Liu Cha’s poems

"Ou Shu" is a seven-character quatrain composed by Liu Cha, a poet in the Tang Dynasty.

Ou Shu

The hibiscus is ten feet high when the sun rises, and everything in the world is as fine as a hair.

The wild man is angry at the injustice and wears out the eternal knife in his chest.

"Ou Shu" is a seven-character quatrain composed by Liu Cha, a poet in the Tang Dynasty. This poem uses a "worn knife" as a metaphor for the suppressed sense of justice in the chest, expressing the poet's complex emotions and chivalrous and strong personality. The whole poem has a novel concept, a metaphor for vigilance, a grand spirit, and loud syllables. It is a generous and tragic song in a high tone, singing the heartfelt wishes of the "wild man" who "will cry out when there is injustice".

Original text: When the sun rises, the hibiscus is ten feet high, and everything in the world is as fine as a hair. The wild man is angry at the injustice and wears out the eternal knife in his chest. Translation: Every day when the sun rises in the east, countless complicated things in the world begin to happen one by one.

Many injustices happened around me, and my heart was full of anger, so I kept attacking them, but there were so many injustices that I lost all the "knives" in my chest to fight against them. Gradually it wore away.

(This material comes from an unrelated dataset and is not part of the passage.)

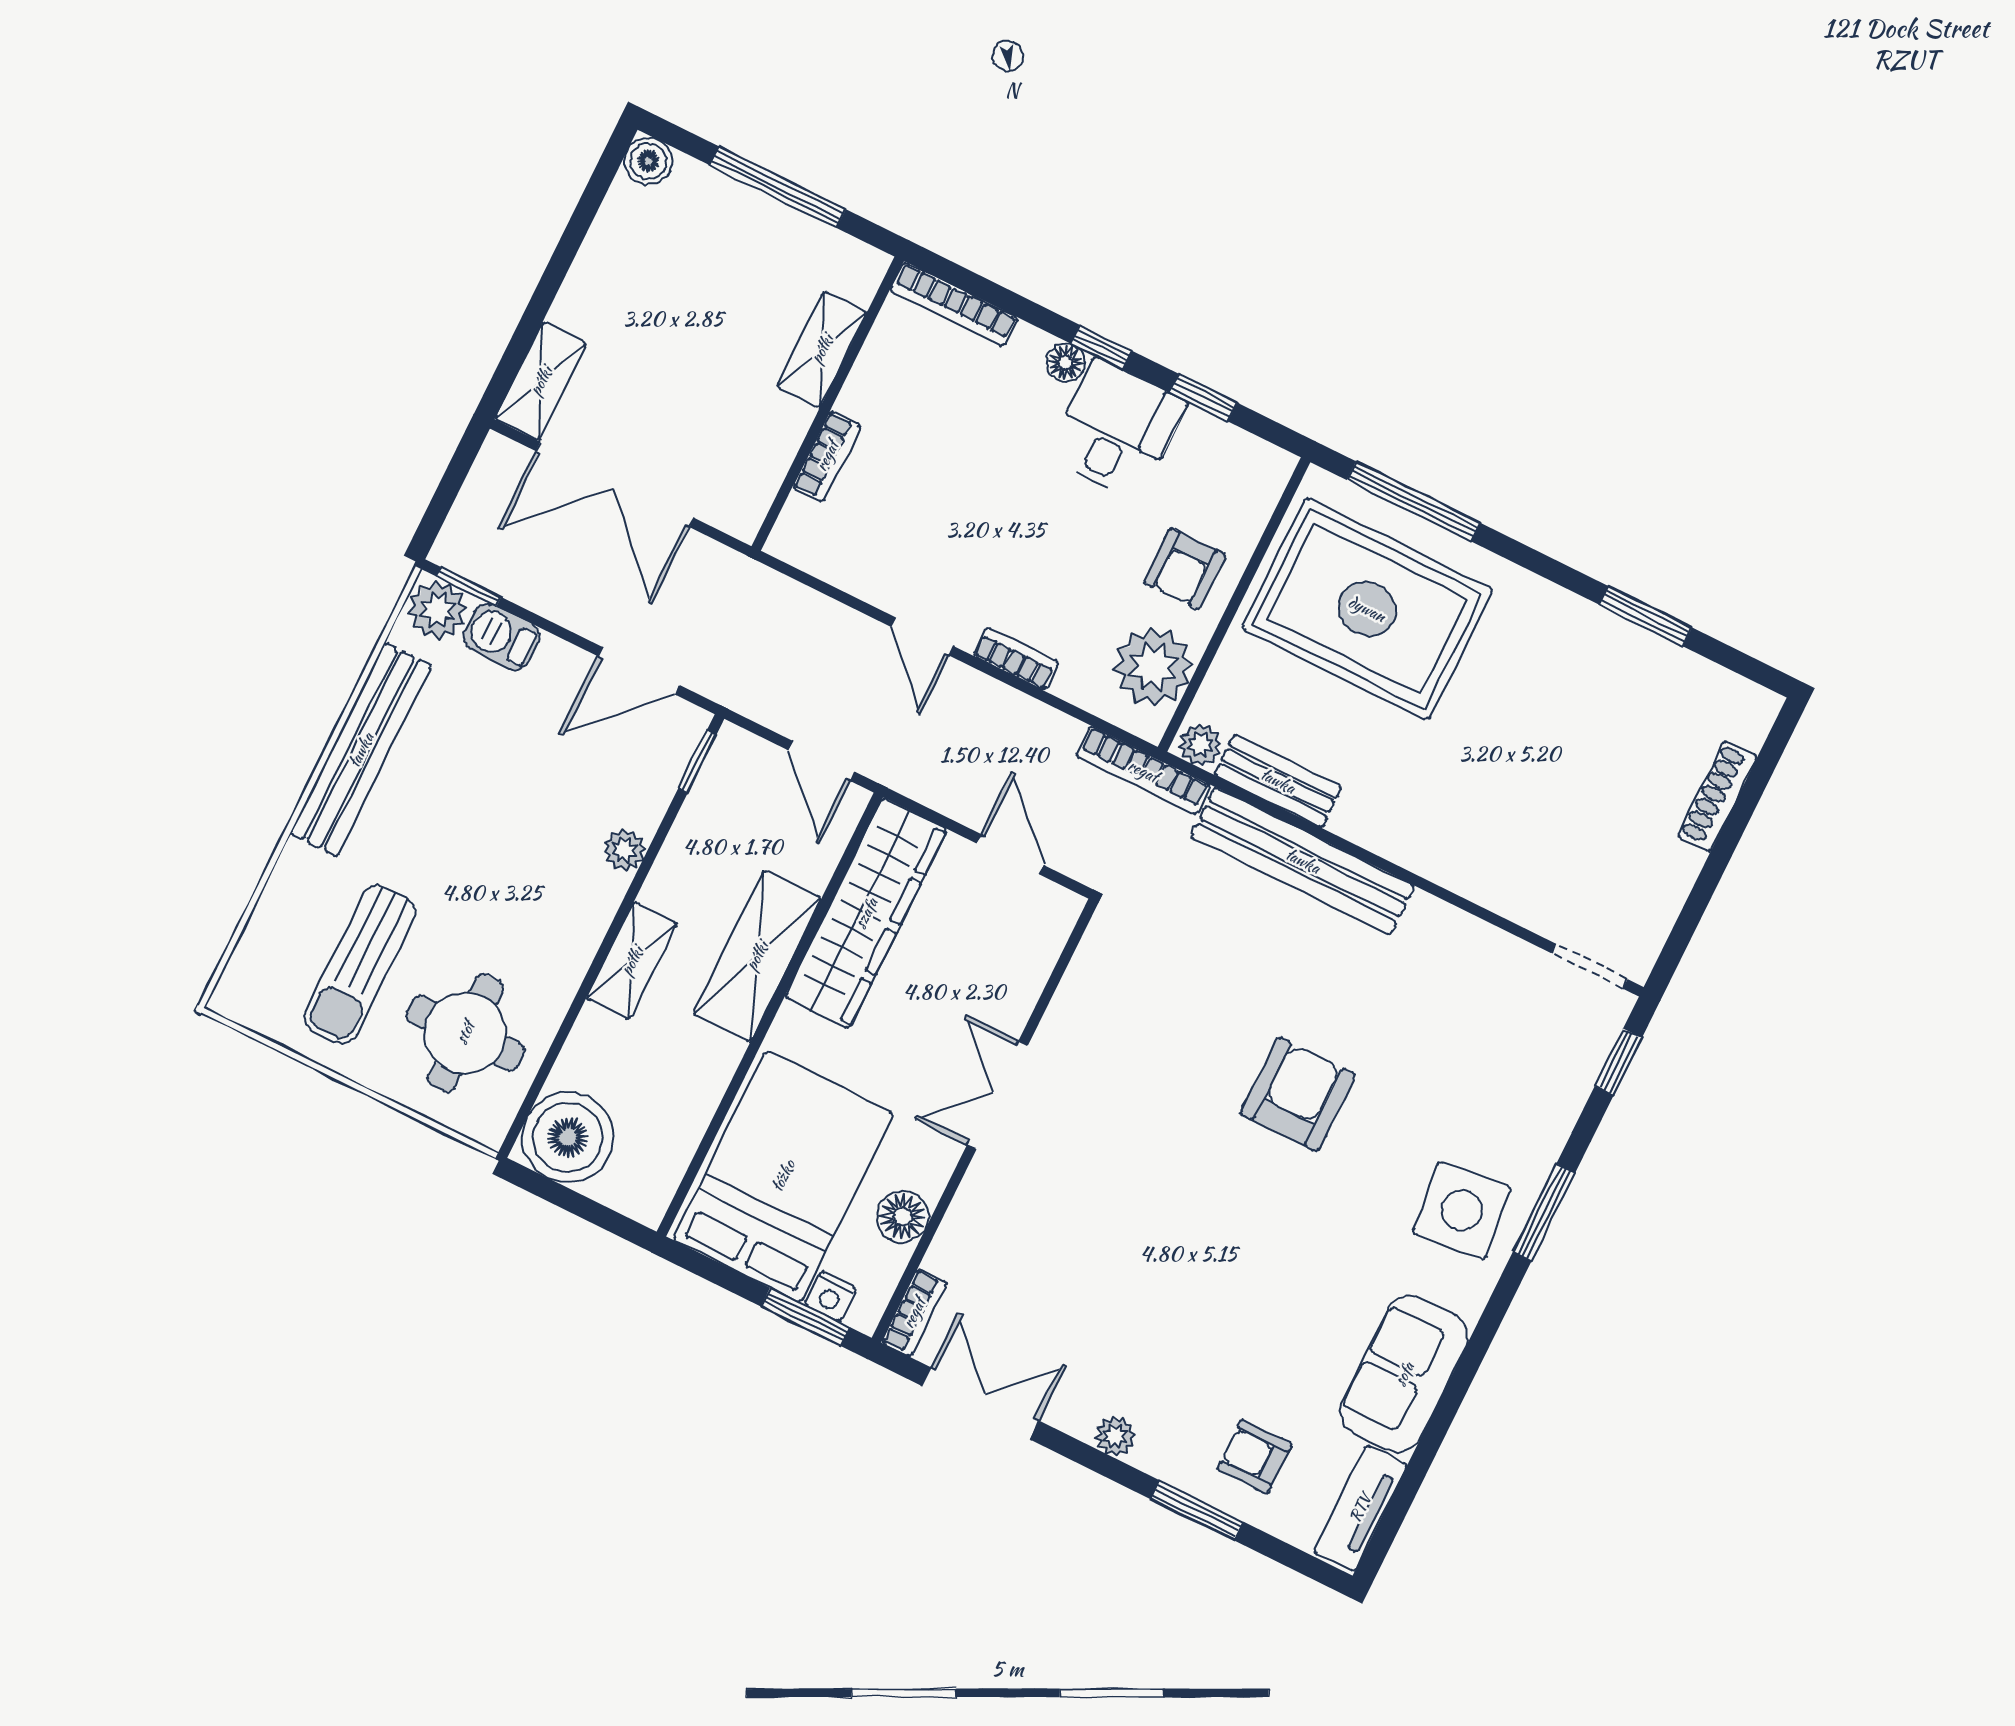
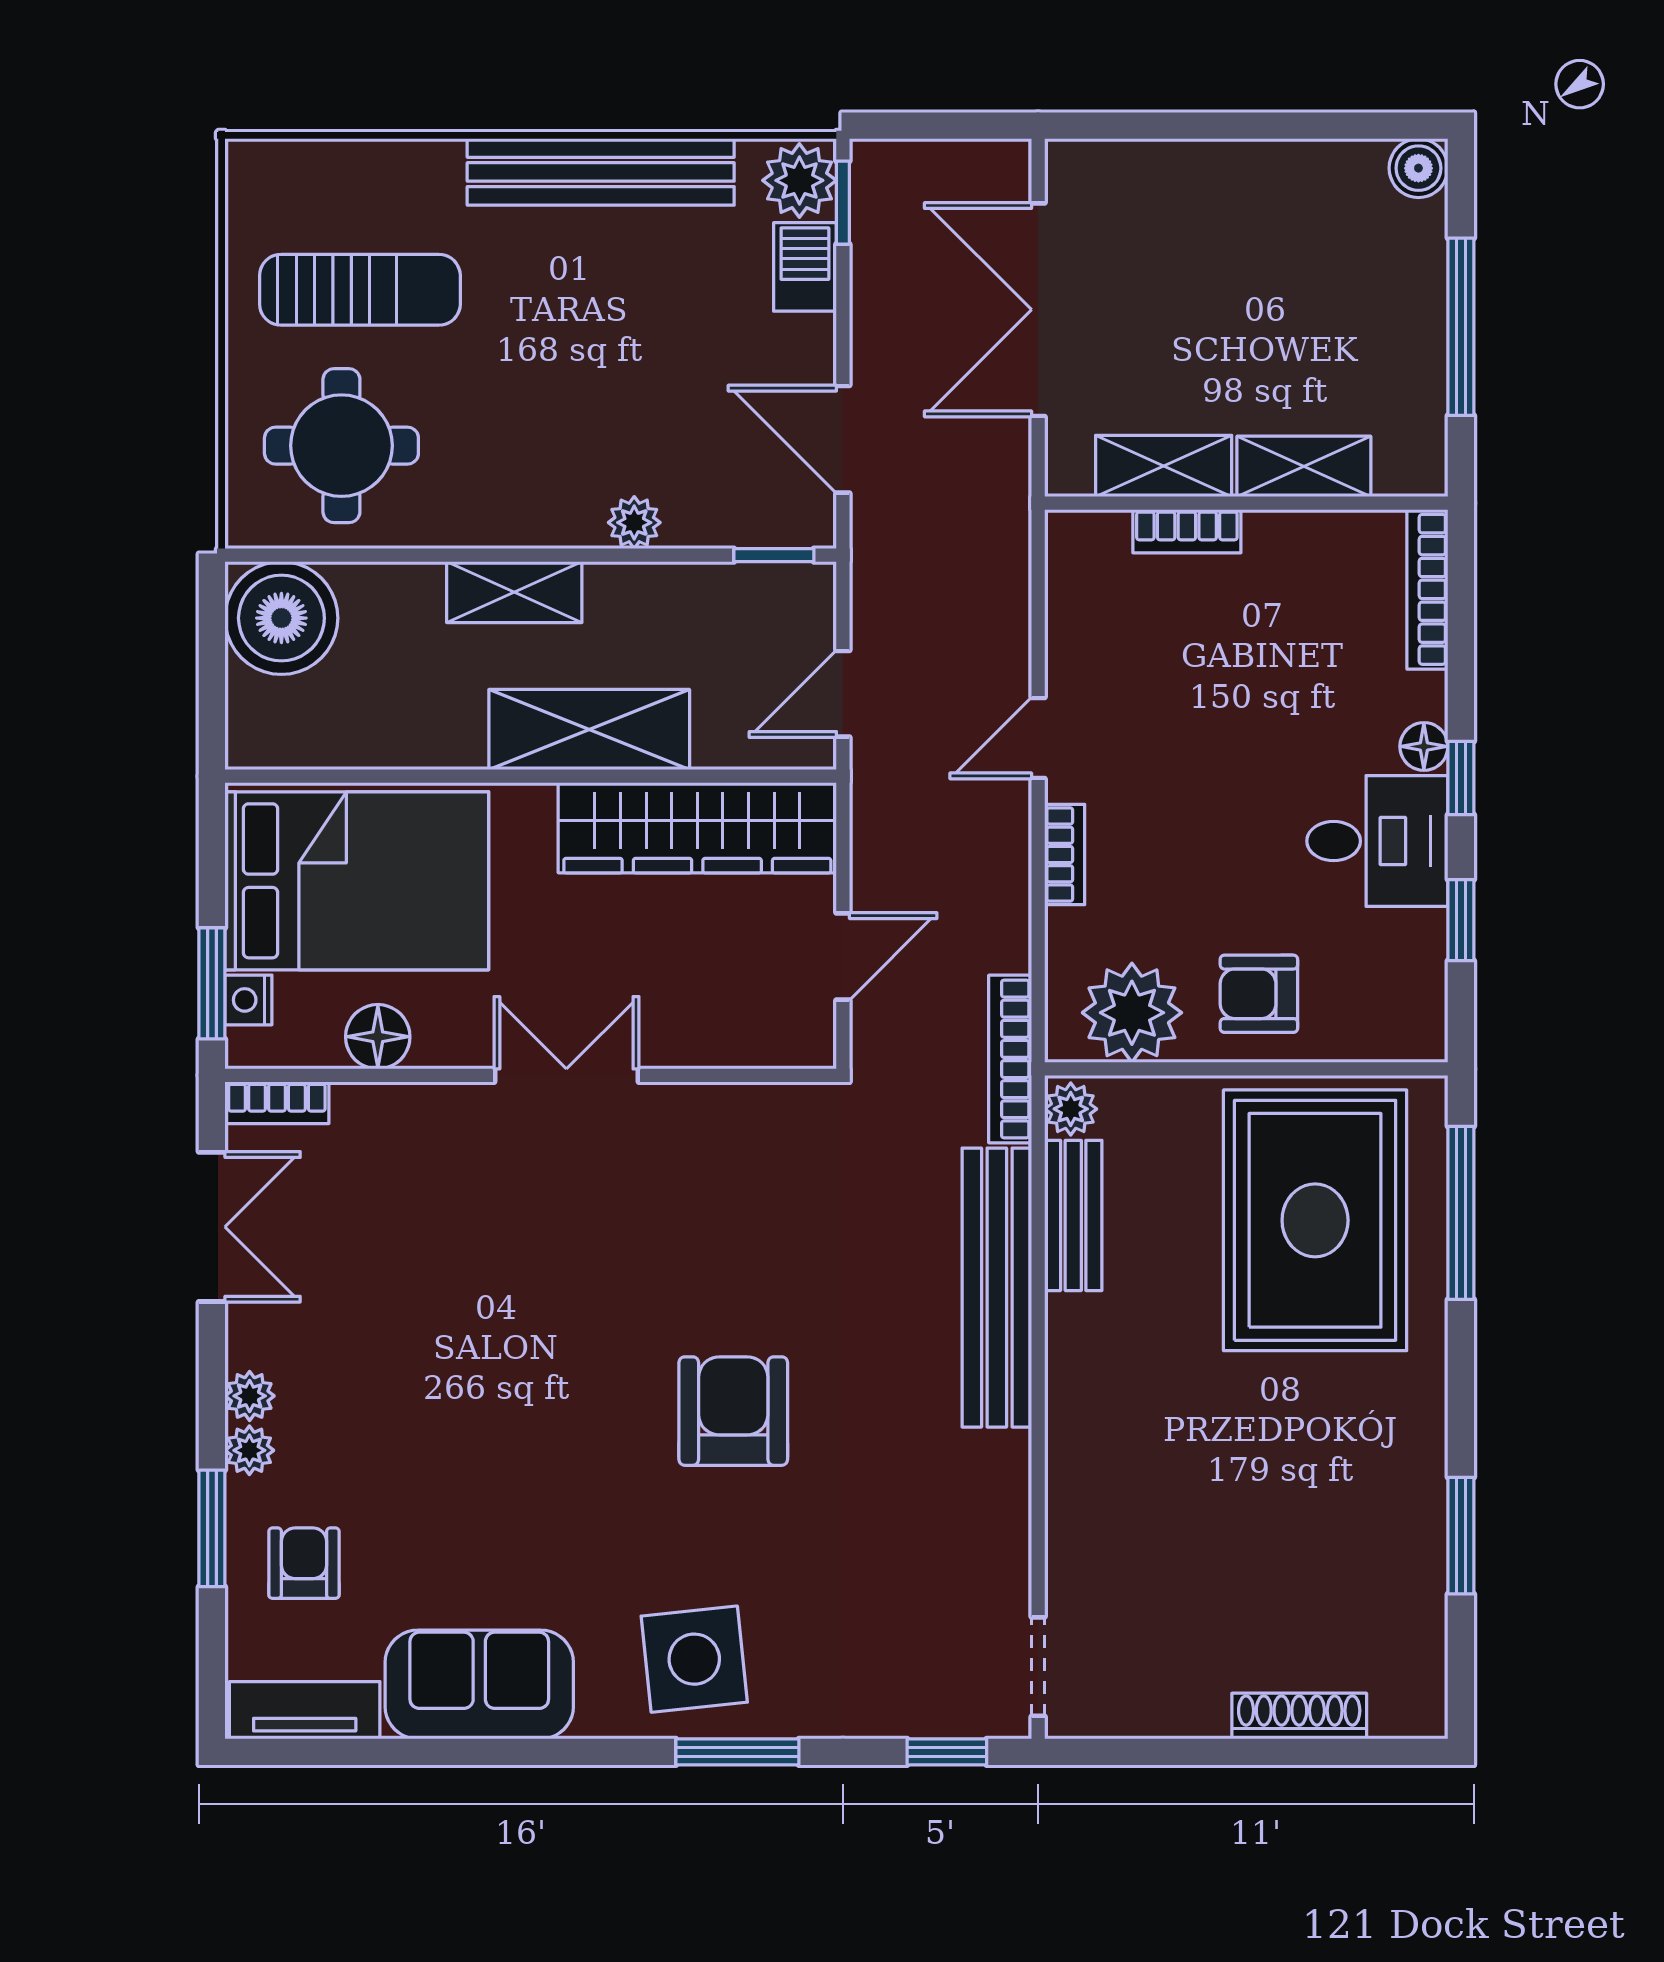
shelving: (541, 381) -> (1164, 466), moved
sun lounger: (360, 964) -> (360, 290), turned 180
armchair: (1298, 1094) -> (733, 1411), turned -90
plant: (1154, 1456) -> (249, 1450), added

This poem uses the most ordinary and common thing, "a worn knife", as a metaphor for the suppressed sense of justice in the heart, and vividly expresses the complex emotions and chivalrous and strong personality in the poet's heart. , the artistic technique is very superb.

In the works of poets of the Tang Dynasty, we have never seen the use of "knife" to describe people's thoughts and feelings. This novel conception and police metaphor show the unique style of Liu Cha's poetry.